**CONSIGNA 1**
Traduce al inglés esta oración del texto sobre género y gramática: "En castellano, en concreto, hay dos géneros (y restos de un tercero en ciertos pronombres neutros como lo): masculino y femenino."
**CONSIGNA 2**
Devuelve sin cambios el tramo del texto sobre género y gramática que va desde "Género(s), sexo y" hasta "gramaticales (y léxicas).".

Género(s), sexo y gramática
Terminológicamente, no puede hacerse equivaler ‘sexo’ a ‘género’, ya que el primero refiere tanto a las diferencias biológicas entre machos y hembras como a las relaciones íntimas entre las personas, mientras que el segundo alude, por un lado, a la condición gramatical de masculino o femenino, y por otro lado, a la construcción sociocultural que se hace del sexo (en la primera de las acepciones indicadas). En estas distinciones semánticas puede encontrarse parte de los malentendidos a los que tanta tinta se ha dedicado en los últimos años.
No se puede pasar la oportunidad, en un número dedicado a las mujeres, de hablar de la forma en que la lengua española configura la percepción de las féminas a través de sus categorías gramaticales (y léxicas).
En efecto, el género gramatical en español es ese rasgo lingüístico que indica si una palabra es femenina o masculina. Para algunos se encuentra en la morfología, como cuando se opone gat-o a gat-a, de forma inherente a la palabra; mientras que para otros se encuentra en la sintaxis, es decir, la palabra es masculina o femenina porque aparece complementada por determinantes masculinos (el gato) o femeninos (la gata), respectivamente. En castellano, en concreto, hay dos géneros (y restos de un tercero en ciertos pronombres neutros como lo): masculino y femenino.
Parece evidente que no se debe confundir, pues, el concepto de género (gramatical) con el concepto de sexo (biológico), por lo que hemos de entender que si decimos los niños nos estamos refiriendo a niños y niñas, porque por cuestiones históricas de la lengua, el género no marcado es el masculino, por lo que el plural masculino incluye a los referentes de sexo femenino, pero no a la inversa, es decir, el género femenino, marcado, es exclusivo de este grupo, lo que viene interpretándose por ciertos hablantes nativos (y desde su respetable intuición lingüística), como una concepción masculina de lo femenino, es decir, una inexistencia absoluta de la mujer en el lenguaje… otra esfera más en la que se muestra la masculinidad de la sociedad.

**MATERIAL MOSTRADO**
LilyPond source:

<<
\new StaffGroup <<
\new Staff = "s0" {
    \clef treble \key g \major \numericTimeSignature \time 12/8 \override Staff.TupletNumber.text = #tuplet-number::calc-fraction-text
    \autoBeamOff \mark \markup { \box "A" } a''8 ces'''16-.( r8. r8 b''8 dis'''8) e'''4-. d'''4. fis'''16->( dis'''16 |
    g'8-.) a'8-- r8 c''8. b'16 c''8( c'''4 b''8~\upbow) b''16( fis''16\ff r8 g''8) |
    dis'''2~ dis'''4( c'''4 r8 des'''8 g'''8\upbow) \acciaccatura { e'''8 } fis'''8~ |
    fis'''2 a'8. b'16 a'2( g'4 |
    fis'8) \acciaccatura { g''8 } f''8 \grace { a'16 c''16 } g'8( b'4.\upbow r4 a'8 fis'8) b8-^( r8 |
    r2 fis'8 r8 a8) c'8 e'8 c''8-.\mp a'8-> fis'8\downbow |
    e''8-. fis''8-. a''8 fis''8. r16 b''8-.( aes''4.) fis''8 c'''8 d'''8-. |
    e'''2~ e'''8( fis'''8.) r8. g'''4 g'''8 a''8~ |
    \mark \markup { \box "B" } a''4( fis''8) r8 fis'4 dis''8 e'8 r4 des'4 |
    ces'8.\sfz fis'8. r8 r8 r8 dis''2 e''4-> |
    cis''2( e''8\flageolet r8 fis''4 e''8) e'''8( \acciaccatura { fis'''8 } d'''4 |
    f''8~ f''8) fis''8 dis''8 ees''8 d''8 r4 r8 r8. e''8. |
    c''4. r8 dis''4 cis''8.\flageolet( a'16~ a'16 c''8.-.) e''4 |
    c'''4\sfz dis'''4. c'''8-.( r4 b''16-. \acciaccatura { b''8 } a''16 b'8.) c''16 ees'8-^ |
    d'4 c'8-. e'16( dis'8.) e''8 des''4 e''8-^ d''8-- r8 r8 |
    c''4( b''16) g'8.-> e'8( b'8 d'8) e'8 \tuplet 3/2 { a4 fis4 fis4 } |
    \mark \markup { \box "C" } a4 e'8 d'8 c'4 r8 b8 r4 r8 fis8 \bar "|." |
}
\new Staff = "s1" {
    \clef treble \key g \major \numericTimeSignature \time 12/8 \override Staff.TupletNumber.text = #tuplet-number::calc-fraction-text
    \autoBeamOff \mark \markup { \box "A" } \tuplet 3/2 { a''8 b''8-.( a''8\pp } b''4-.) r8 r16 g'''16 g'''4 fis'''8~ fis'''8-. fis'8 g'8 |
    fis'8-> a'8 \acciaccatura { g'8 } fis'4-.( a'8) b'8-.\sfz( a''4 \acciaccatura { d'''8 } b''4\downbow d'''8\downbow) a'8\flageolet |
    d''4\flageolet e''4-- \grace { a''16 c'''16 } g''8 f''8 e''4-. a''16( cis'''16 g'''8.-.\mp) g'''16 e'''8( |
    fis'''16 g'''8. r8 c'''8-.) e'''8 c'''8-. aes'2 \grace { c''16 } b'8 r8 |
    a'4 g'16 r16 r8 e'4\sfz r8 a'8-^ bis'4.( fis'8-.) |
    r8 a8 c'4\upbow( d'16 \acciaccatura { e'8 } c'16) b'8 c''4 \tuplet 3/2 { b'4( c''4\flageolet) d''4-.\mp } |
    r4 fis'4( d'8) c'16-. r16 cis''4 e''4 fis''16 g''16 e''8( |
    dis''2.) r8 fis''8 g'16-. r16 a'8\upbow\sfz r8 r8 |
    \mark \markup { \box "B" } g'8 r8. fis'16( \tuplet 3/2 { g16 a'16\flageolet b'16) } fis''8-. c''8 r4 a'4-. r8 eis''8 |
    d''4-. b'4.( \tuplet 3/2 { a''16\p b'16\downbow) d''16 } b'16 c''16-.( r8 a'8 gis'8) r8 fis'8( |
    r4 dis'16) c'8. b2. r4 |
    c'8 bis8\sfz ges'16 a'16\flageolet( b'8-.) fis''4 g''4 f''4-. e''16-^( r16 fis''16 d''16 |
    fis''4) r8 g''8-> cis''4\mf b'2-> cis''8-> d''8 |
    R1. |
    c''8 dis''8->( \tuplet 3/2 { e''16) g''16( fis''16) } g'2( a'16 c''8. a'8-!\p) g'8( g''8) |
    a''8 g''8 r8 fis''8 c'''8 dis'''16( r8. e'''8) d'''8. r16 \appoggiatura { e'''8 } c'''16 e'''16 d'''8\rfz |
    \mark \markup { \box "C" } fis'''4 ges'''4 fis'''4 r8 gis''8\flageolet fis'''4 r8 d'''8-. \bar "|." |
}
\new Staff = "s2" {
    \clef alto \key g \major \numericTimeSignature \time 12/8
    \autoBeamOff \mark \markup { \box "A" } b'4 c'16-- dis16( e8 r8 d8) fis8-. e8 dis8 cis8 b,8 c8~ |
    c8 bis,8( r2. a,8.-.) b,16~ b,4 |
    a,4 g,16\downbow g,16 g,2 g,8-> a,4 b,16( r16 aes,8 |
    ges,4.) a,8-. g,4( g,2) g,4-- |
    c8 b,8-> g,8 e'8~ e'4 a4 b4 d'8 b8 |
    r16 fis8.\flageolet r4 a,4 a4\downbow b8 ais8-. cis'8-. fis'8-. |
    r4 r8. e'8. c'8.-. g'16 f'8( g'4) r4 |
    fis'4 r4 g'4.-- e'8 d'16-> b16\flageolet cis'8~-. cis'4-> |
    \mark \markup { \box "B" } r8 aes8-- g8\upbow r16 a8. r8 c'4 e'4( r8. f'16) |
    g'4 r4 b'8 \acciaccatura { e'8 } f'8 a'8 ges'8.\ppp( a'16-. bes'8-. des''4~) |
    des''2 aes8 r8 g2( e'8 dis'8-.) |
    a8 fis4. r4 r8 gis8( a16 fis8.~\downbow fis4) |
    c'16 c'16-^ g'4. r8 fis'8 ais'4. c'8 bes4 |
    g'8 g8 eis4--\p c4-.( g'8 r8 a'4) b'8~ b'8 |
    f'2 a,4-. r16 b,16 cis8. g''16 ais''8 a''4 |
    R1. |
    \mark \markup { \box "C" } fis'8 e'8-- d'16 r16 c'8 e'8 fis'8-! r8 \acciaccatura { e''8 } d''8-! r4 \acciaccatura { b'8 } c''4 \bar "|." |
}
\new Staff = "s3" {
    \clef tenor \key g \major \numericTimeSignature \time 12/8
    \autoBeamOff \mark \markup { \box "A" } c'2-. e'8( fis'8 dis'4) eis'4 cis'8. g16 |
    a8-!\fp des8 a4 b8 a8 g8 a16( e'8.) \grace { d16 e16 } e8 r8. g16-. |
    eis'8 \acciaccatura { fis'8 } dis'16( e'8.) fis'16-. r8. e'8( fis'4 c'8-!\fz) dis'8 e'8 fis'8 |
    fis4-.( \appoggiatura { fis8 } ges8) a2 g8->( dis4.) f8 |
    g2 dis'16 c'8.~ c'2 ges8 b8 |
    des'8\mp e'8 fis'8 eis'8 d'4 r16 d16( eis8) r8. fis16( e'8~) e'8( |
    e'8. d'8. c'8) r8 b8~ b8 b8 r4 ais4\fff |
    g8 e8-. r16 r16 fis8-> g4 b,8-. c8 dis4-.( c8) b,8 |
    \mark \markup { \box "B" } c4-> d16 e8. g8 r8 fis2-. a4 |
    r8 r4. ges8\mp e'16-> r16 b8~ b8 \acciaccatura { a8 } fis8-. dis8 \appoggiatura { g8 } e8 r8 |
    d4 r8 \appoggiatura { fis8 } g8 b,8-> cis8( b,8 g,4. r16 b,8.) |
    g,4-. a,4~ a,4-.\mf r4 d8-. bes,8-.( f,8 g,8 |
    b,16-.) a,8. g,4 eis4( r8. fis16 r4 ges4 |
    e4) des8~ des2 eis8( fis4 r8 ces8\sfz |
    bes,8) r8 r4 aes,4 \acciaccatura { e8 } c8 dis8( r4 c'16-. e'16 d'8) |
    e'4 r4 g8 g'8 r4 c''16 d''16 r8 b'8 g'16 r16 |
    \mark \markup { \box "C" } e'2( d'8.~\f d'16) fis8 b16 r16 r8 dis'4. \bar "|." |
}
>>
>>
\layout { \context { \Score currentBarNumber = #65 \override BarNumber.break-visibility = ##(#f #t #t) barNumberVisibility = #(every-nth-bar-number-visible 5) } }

**RESULTADO 1**
In Castilian, specifically, there are two genders (and remnants of a third in certain neuter pronouns such as lo): masculine and feminine.

**RESULTADO 2**
Género(s), sexo y gramática
Terminológicamente, no puede hacerse equivaler ‘sexo’ a ‘género’, ya que el primero refiere tanto a las diferencias biológicas entre machos y hembras como a las relaciones íntimas entre las personas, mientras que el segundo alude, por un lado, a la condición gramatical de masculino o femenino, y por otro lado, a la construcción sociocultural que se hace del sexo (en la primera de las acepciones indicadas). En estas distinciones semánticas puede encontrarse parte de los malentendidos a los que tanta tinta se ha dedicado en los últimos años.
No se puede pasar la oportunidad, en un número dedicado a las mujeres, de hablar de la forma en que la lengua española configura la percepción de las féminas a través de sus categorías gramaticales (y léxicas).